Try it: In the listing, some lines may hold the string "dasharray"; report how many do, as a bare number.

= = = =

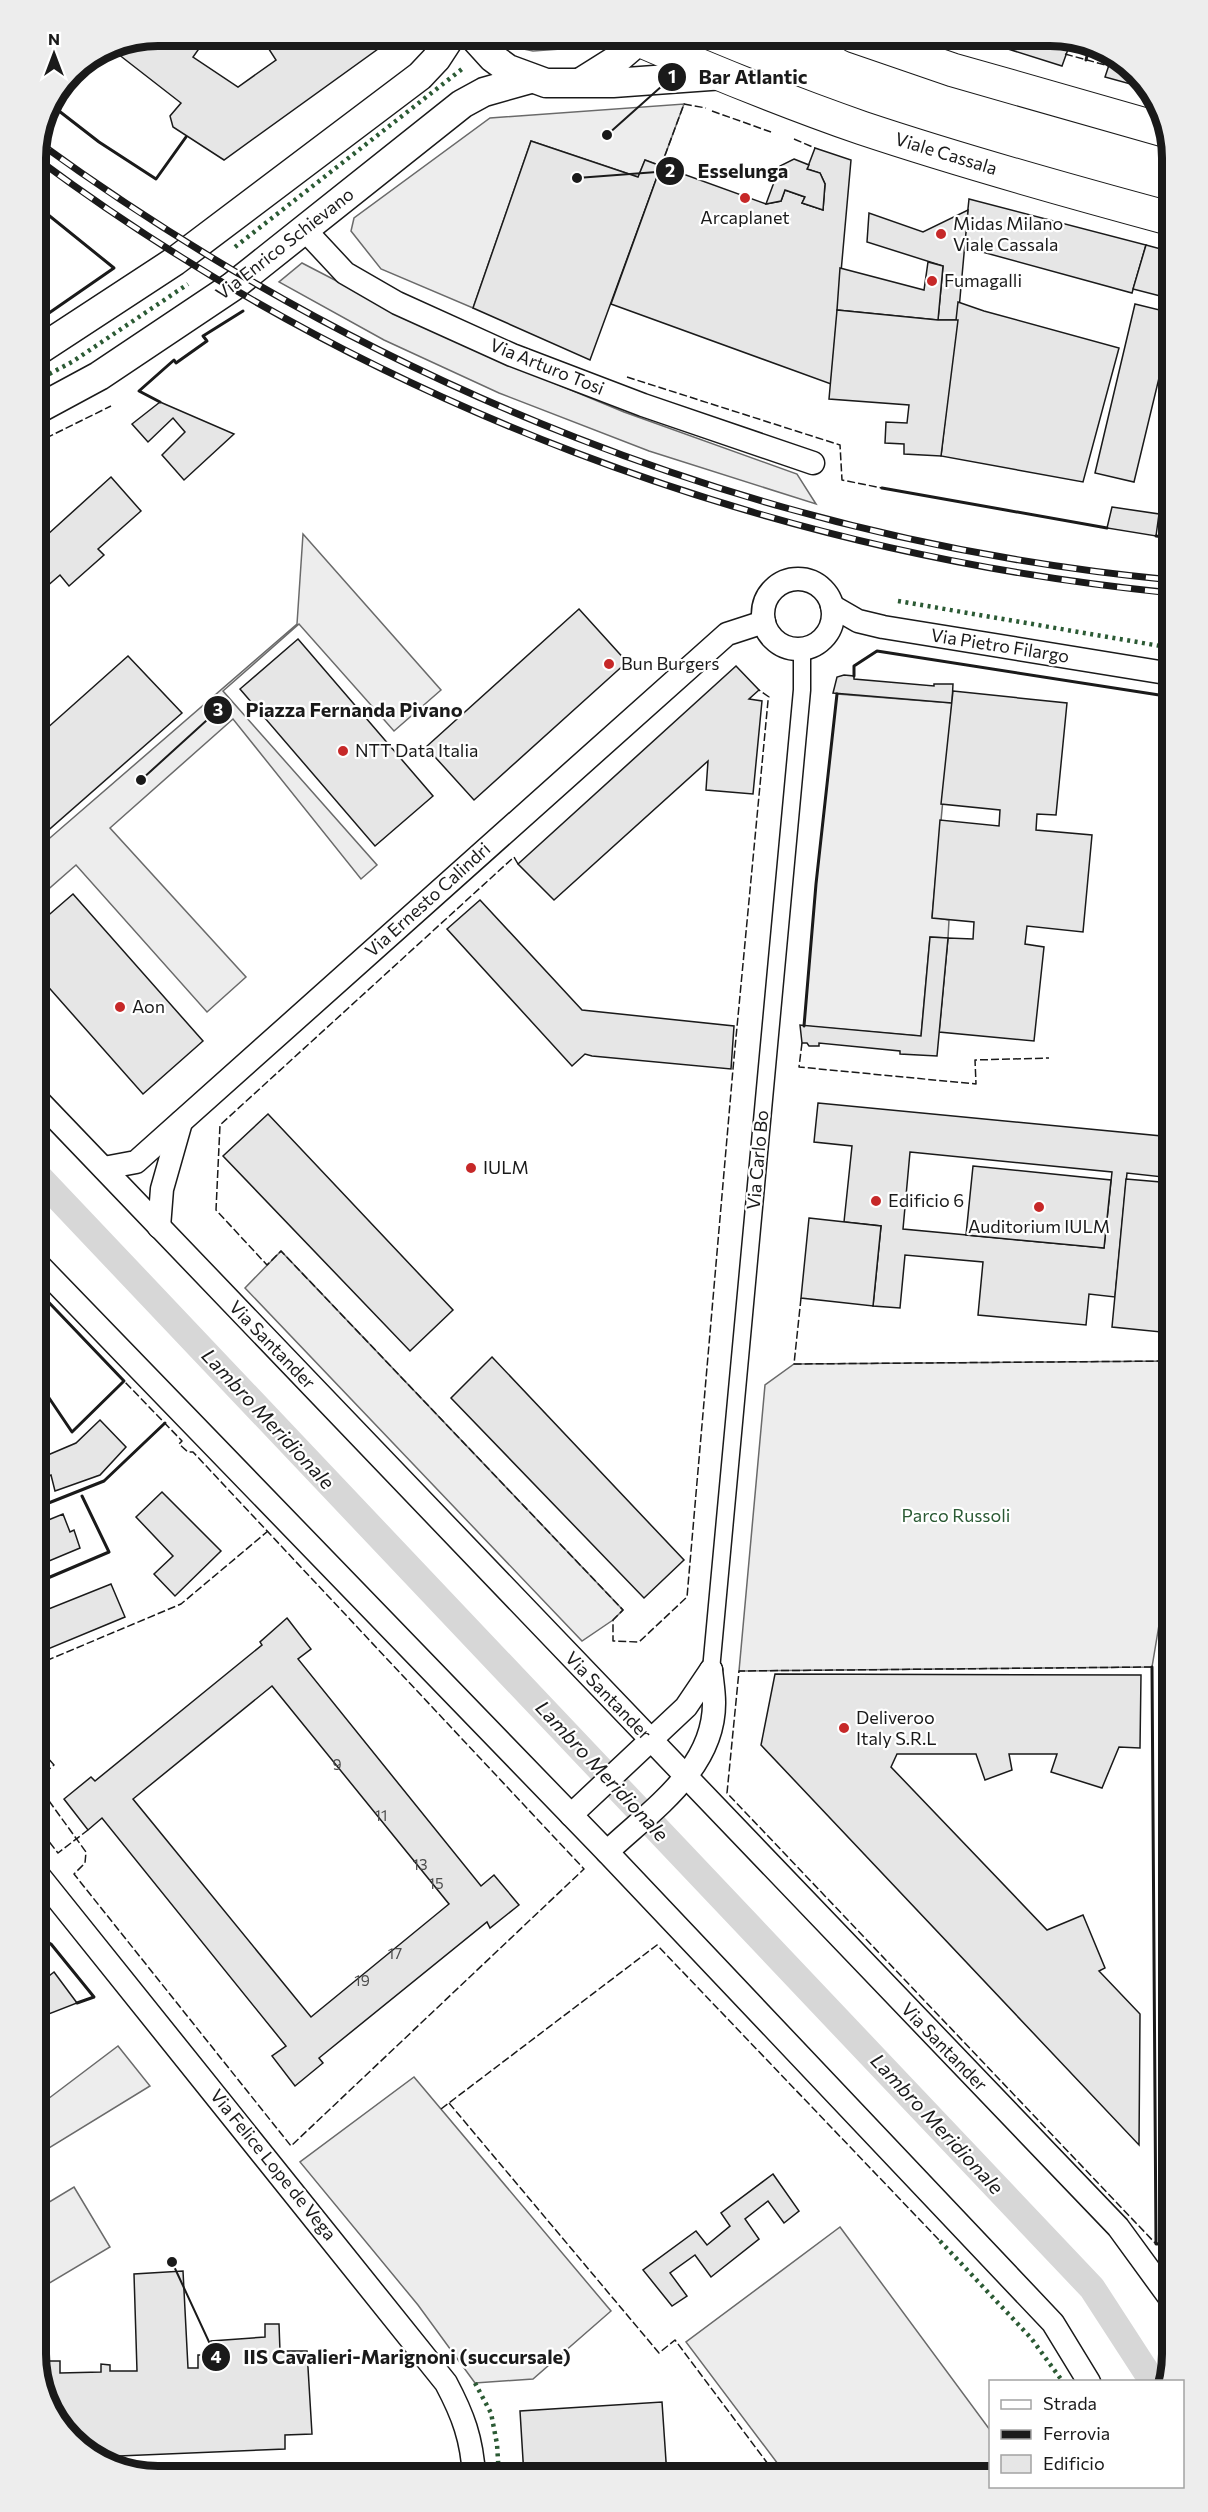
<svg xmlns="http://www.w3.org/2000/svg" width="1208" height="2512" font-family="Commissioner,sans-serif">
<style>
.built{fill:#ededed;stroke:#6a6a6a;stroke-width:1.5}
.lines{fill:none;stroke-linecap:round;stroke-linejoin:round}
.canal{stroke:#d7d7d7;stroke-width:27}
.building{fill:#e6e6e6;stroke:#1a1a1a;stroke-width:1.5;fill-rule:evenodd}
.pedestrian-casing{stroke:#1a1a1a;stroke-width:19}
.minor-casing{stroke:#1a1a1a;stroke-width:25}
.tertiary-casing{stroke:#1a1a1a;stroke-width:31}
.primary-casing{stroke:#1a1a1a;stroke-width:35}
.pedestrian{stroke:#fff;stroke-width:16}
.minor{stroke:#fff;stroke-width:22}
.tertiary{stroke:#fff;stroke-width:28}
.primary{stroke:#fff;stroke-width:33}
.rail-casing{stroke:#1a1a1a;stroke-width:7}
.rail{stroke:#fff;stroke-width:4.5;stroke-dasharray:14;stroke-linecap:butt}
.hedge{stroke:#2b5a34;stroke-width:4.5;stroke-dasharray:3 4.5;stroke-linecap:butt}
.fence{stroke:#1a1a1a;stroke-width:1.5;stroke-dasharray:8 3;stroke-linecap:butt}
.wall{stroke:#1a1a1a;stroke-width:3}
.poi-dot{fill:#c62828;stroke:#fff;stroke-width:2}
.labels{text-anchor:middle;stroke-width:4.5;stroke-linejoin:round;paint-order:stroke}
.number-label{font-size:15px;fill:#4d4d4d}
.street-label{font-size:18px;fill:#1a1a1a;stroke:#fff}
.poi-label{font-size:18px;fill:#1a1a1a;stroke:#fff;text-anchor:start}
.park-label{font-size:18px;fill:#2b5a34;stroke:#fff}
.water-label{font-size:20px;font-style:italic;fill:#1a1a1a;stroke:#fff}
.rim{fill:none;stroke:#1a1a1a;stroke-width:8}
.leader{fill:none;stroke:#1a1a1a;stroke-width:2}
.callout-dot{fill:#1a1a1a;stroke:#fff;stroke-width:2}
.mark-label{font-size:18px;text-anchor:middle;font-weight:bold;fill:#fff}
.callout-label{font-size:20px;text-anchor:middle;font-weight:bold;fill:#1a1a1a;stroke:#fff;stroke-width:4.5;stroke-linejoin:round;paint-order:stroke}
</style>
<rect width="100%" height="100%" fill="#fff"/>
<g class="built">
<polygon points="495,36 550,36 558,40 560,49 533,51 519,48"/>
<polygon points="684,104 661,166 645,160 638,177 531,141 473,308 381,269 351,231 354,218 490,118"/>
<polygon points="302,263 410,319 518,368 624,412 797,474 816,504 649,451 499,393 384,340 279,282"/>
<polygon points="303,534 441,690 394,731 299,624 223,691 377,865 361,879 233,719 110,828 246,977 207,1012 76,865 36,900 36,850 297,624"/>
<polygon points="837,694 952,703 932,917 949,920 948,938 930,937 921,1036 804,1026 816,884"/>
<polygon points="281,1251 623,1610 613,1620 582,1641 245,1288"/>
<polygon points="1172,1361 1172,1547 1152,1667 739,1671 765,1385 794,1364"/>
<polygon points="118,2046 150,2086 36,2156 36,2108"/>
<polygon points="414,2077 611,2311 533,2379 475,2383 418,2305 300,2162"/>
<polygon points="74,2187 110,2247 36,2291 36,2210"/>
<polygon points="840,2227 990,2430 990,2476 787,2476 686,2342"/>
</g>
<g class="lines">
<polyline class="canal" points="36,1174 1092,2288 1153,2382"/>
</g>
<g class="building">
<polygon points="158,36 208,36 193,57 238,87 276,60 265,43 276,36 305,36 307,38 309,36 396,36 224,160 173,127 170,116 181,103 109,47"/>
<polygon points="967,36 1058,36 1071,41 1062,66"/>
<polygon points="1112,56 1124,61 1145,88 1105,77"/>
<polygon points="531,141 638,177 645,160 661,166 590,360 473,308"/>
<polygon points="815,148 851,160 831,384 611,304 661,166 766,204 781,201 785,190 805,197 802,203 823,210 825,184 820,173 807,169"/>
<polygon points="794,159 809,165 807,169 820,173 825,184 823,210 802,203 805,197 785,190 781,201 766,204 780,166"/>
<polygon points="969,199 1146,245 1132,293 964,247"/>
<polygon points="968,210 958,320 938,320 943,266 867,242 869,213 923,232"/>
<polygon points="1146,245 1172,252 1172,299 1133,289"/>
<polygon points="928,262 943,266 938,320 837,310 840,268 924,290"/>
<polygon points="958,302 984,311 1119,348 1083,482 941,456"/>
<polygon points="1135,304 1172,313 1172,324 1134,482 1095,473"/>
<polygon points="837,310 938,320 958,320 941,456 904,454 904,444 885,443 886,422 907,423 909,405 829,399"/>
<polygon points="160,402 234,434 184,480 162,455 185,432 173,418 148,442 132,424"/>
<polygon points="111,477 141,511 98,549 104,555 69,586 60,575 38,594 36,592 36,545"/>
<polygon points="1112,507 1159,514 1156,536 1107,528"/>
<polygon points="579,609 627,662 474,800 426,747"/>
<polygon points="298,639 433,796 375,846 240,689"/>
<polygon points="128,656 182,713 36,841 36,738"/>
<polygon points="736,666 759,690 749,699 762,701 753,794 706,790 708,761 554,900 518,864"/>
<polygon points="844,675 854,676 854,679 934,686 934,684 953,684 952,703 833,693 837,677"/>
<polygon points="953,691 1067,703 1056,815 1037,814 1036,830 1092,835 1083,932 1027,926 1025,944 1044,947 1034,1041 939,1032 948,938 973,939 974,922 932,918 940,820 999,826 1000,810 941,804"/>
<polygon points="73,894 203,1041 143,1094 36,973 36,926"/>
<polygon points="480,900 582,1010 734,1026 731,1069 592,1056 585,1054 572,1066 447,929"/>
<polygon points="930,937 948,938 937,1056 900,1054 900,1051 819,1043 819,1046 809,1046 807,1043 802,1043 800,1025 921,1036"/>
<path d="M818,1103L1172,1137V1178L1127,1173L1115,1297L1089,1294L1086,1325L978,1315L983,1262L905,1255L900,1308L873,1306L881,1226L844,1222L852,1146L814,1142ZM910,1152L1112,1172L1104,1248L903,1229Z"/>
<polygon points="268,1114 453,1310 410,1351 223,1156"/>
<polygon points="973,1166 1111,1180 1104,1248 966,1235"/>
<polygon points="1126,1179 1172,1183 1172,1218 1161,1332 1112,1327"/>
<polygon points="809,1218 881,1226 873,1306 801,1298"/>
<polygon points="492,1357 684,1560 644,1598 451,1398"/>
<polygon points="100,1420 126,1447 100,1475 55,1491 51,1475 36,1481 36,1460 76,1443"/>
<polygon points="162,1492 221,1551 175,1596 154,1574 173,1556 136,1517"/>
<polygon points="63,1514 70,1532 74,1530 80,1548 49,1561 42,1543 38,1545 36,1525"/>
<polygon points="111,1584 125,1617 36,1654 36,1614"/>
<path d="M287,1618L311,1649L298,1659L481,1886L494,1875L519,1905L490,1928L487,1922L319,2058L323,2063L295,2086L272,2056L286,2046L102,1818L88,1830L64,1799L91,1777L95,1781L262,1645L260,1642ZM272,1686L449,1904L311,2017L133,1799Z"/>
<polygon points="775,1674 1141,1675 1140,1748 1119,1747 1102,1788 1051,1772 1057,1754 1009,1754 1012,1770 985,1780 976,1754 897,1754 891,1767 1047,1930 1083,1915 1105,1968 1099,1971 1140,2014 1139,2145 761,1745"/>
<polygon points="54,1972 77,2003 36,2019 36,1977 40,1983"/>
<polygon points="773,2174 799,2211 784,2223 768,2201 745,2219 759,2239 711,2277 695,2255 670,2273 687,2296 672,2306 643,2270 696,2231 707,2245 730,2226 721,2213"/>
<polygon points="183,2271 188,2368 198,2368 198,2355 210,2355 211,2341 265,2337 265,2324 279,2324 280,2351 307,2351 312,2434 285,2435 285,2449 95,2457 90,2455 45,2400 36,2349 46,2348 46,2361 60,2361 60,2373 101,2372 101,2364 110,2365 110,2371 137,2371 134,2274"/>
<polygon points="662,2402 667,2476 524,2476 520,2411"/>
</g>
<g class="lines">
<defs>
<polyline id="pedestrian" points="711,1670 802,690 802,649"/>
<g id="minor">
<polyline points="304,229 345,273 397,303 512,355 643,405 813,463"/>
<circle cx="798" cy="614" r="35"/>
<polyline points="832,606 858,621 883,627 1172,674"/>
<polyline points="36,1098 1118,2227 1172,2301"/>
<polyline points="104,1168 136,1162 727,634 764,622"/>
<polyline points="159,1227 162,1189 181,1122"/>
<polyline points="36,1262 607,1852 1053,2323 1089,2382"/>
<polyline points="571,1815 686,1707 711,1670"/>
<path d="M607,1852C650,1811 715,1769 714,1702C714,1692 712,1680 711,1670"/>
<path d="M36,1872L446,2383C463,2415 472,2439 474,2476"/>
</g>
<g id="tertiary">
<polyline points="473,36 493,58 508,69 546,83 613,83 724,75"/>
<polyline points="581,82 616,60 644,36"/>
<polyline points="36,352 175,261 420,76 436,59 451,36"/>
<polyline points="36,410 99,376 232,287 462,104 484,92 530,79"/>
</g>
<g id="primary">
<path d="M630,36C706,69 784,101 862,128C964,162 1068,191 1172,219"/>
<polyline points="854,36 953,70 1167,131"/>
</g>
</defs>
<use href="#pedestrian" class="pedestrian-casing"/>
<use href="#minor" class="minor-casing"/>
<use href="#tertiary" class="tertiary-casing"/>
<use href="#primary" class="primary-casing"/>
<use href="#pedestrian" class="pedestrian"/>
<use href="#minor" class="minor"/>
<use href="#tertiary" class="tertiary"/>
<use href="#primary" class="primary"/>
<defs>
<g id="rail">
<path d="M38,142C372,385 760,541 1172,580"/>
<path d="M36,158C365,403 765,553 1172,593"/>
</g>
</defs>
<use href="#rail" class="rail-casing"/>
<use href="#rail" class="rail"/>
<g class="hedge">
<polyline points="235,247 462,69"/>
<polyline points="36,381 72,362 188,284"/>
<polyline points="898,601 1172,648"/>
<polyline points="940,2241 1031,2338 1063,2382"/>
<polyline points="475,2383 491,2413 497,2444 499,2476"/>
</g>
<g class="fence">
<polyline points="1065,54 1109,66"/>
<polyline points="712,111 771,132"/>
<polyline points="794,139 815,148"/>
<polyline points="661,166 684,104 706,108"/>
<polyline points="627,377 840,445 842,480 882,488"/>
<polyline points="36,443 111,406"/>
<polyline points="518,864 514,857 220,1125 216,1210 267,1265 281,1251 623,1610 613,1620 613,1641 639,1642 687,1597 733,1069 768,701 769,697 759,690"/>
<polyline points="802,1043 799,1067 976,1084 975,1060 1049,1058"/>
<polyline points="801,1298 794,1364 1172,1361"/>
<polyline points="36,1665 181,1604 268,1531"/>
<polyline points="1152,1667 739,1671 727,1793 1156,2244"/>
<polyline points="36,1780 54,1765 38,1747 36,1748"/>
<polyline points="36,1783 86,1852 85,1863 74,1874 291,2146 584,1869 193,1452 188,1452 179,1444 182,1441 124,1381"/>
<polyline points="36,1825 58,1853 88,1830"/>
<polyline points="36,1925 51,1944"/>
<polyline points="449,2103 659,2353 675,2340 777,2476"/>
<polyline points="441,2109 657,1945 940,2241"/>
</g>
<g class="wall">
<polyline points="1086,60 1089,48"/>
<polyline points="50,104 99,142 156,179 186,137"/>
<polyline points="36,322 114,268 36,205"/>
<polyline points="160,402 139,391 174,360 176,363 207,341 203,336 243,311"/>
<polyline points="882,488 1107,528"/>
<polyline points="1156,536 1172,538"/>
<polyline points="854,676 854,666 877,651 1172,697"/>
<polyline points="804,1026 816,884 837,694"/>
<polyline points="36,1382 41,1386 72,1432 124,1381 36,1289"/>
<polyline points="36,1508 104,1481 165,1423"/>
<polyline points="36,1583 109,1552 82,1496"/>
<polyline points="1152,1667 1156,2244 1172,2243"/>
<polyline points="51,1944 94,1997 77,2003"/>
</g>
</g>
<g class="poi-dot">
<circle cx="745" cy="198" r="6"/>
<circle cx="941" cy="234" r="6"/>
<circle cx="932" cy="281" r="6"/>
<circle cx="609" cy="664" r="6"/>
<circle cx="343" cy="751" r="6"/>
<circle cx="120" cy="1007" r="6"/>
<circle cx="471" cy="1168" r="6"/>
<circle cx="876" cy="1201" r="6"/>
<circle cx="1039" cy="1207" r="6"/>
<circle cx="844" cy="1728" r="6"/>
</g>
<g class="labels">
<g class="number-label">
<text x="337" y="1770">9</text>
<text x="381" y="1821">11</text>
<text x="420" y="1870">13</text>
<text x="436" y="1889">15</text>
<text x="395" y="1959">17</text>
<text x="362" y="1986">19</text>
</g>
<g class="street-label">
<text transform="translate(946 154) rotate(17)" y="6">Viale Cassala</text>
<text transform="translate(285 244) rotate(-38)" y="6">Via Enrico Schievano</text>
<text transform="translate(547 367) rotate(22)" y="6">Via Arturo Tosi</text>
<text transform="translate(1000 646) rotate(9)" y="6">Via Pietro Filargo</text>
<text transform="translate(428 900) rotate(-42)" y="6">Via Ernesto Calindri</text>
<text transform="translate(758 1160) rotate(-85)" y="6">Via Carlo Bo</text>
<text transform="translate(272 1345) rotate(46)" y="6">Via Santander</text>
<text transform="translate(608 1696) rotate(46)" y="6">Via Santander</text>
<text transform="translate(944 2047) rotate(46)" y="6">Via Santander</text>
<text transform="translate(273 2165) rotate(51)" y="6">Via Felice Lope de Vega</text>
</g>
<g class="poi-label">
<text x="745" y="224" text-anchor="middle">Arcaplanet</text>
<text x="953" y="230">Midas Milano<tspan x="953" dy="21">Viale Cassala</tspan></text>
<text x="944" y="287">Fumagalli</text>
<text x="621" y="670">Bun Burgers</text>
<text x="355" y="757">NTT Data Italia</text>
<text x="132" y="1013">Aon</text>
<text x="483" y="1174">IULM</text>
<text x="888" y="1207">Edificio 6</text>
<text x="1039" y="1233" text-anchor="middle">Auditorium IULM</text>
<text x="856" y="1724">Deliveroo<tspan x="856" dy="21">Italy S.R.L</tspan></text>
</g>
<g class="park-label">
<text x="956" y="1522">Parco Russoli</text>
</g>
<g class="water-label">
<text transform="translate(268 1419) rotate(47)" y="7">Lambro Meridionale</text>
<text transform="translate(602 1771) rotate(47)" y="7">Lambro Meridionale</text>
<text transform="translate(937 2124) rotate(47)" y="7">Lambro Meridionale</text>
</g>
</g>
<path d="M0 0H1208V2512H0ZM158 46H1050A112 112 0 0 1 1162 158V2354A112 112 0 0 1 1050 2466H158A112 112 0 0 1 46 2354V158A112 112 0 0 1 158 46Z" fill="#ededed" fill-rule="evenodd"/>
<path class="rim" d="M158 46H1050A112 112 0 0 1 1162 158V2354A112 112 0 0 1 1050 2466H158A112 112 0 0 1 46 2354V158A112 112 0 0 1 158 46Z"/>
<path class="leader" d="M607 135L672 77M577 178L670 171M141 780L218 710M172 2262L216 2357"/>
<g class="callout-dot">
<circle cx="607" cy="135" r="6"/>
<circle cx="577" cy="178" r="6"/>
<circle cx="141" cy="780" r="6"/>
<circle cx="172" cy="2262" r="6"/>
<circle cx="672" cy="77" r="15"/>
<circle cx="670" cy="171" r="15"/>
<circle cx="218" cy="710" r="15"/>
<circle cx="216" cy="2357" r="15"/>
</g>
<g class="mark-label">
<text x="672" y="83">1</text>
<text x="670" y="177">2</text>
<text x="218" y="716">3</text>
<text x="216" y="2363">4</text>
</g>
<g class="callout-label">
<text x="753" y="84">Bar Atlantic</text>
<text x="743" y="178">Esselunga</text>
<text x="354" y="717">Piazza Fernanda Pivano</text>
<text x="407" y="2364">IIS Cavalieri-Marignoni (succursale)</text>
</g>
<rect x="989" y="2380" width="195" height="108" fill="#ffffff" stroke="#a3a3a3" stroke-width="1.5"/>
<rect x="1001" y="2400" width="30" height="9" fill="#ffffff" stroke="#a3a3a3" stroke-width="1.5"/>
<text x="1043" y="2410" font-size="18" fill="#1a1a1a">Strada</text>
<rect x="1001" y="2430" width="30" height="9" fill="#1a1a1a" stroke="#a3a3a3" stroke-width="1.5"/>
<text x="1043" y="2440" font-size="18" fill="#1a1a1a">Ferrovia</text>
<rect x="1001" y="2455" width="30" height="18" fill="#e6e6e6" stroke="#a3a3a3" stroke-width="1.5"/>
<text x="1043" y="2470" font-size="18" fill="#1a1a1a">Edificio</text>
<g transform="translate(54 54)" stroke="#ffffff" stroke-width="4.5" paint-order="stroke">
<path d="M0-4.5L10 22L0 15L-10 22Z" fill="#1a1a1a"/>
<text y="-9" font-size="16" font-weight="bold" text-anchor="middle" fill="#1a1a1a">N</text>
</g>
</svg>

= = = =

Response: 3